Data extract:
================================

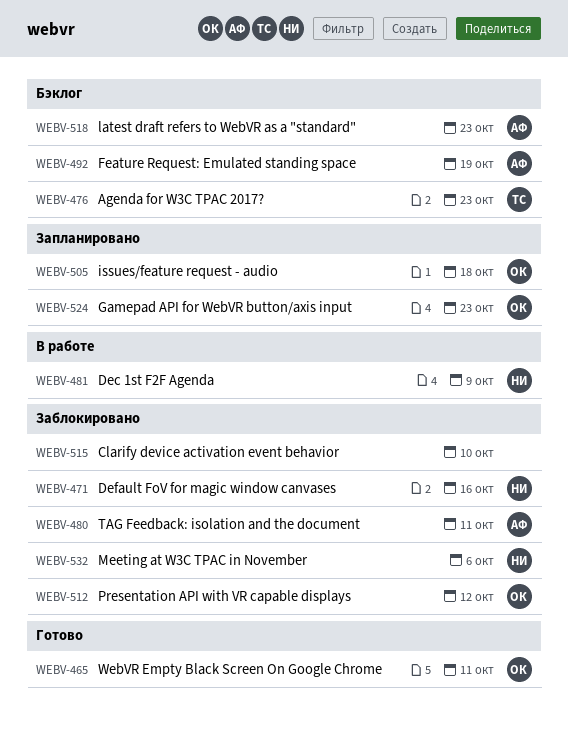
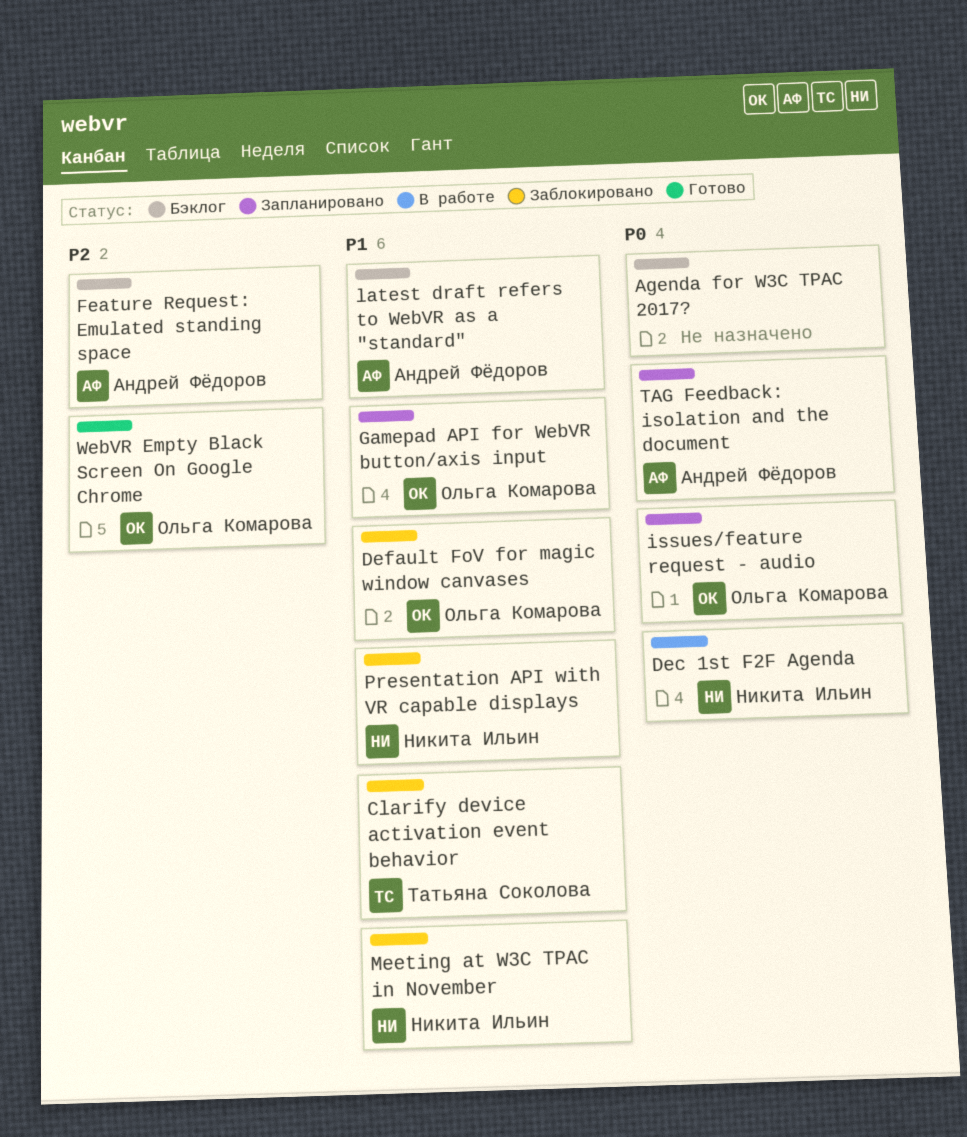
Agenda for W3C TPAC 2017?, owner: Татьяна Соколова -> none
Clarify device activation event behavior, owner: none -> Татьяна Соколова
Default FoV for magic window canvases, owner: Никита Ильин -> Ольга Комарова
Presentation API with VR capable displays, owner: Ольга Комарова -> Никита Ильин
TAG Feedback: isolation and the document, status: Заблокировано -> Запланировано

================================

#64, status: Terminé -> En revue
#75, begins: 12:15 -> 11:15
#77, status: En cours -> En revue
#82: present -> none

================================

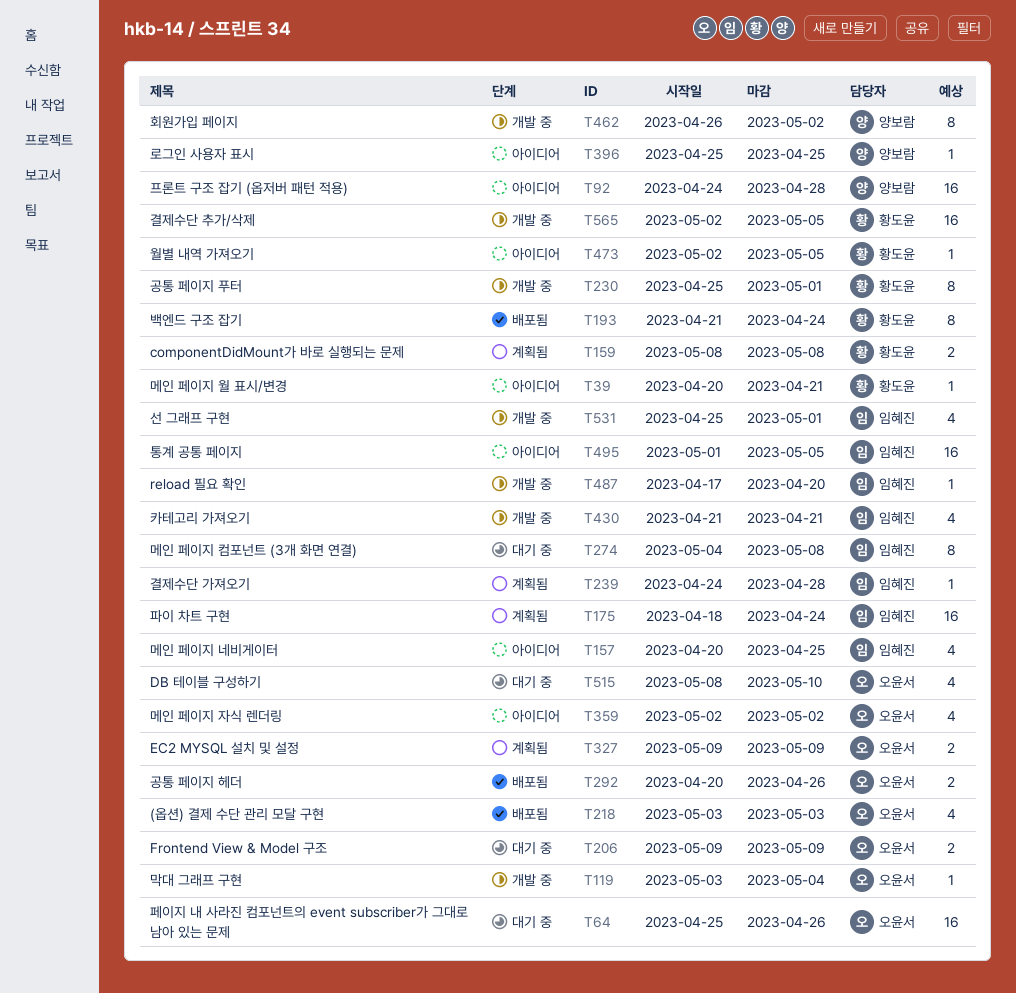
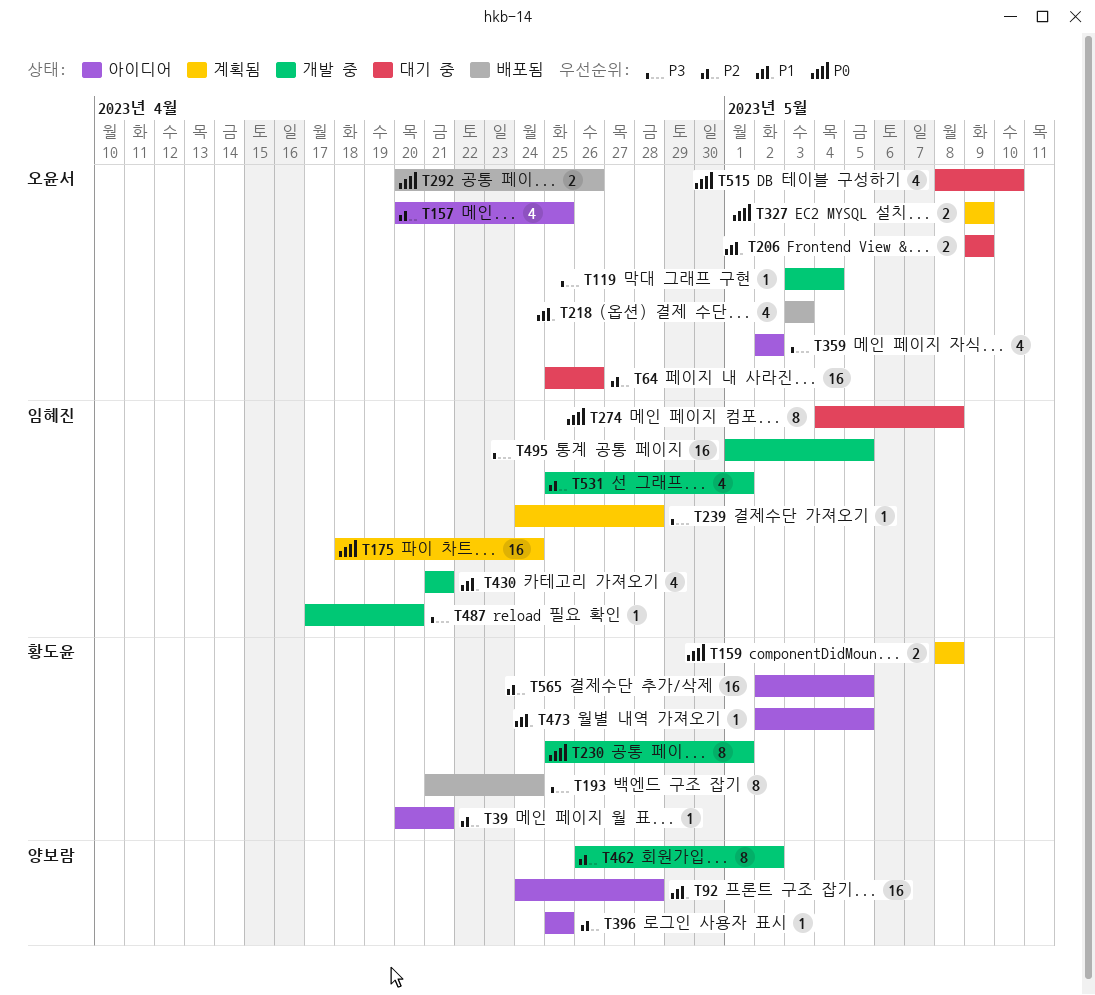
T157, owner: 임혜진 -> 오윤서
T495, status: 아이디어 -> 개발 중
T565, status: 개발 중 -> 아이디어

================================

Problem:
When you reach the line in the material above that holds "Agenda for W3C", begin reproducing lines exactly, and stop after the line that holds "TAG Feedback: isolation".

Answer for this exercise:
Agenda for W3C TPAC 2017?, owner: Татьяна Соколова -> none
Clarify device activation event behavior, owner: none -> Татьяна Соколова
Default FoV for magic window canvases, owner: Никита Ильин -> Ольга Комарова
Presentation API with VR capable displays, owner: Ольга Комарова -> Никита Ильин
TAG Feedback: isolation and the document, status: Заблокировано -> Запланировано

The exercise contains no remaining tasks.